Подчаший открыл висевшую на поясе флягу и налил из неё в два малых походных кубка.

– Ну, пан, выпьем. Между нами: Михаил пообещал, что Слуцк воевать будет. А уж коль Глинский сказал, значит, будет. Надо нам готовиться. Потому – за победу.

Михаил Глинский два раза пытался взять Слуцк, но ни приступы, ни осада не помогли. Впоследствии Михаил полностью перешёл на службу к московскому князю Василию III и вошёл в такое доверие, что, умирая, Великий князь назначил его в советники своей жене Елене, приходившейся Михаилу племянницей.

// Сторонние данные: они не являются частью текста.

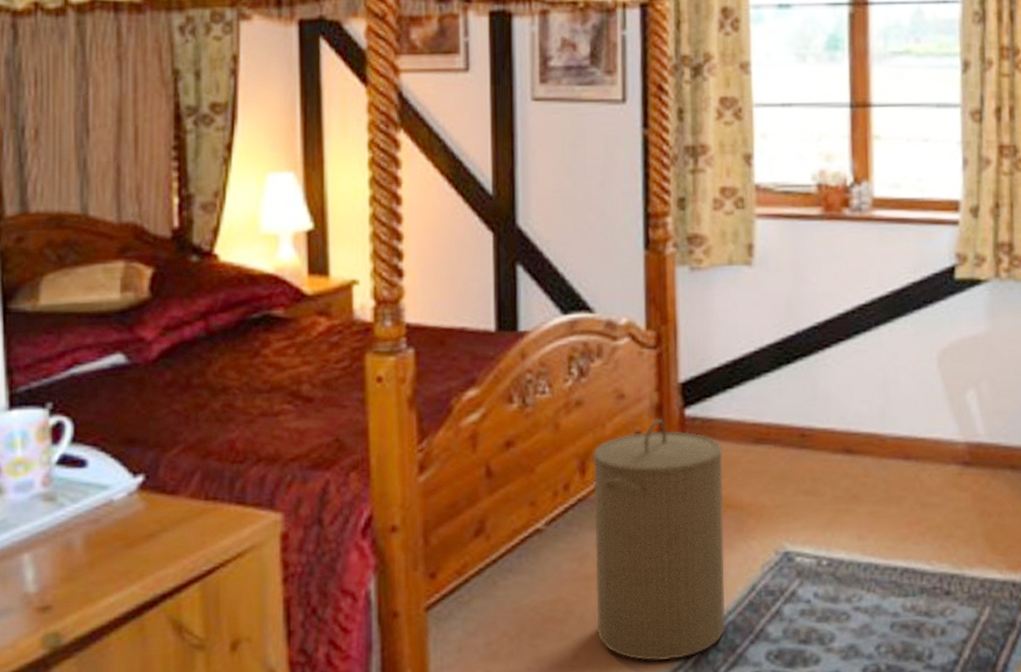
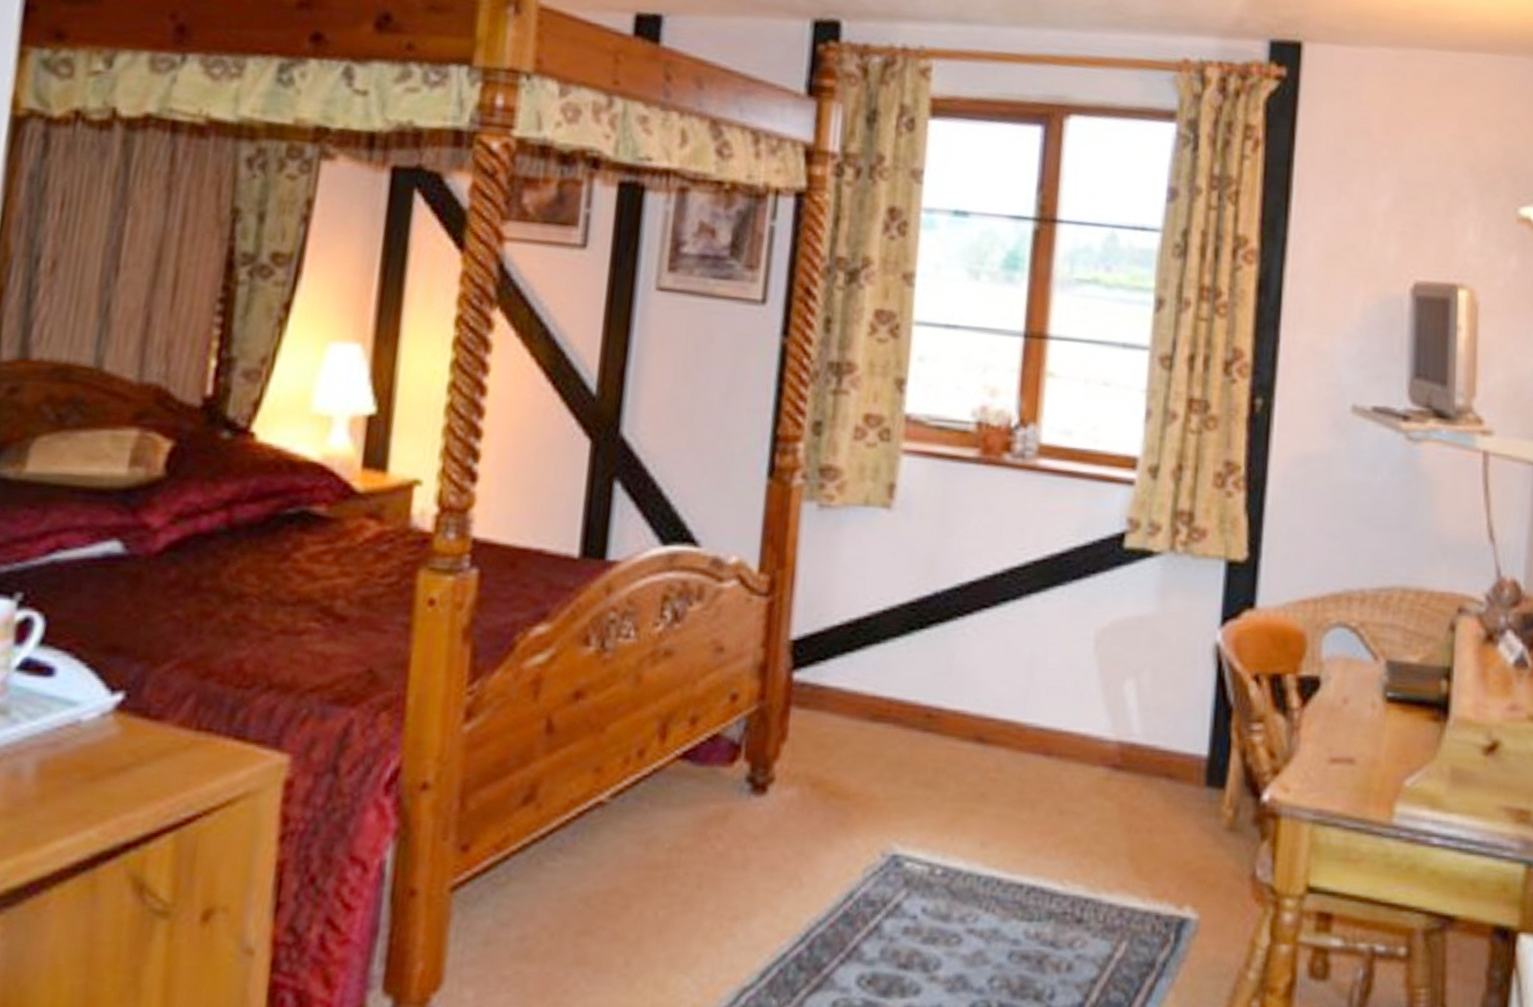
laundry hamper: present [592,418,726,662] -> none [656,680,834,977]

Но князь слишком буквально понял свою должность и стал настойчиво советовать племяннице ограничить свои любовные связи с молодым боярином Оболенским. В результате князя от советов подальше заточили в темницу, где он и умер в возрасте 64 лет.

Княгиня Анастасия Слуцкая исправно правила с 1503 по 1513 годы, защищала город не только от Глинского и от татар, но и от прочих беспокойных соседей. За что историки часто называют её белорусской Жанной Д'Арк. В 1526 году 55-летняя Анастасия Слуцкая мирно отдала душу Богу.

Но молва о воинственной «княгине-амазонке» разошлась широко. Столетия спустя фольклористы в разных частях Российской империи записали несколько вариантов народной былины «про отважную поляницу Настасью Микуличну».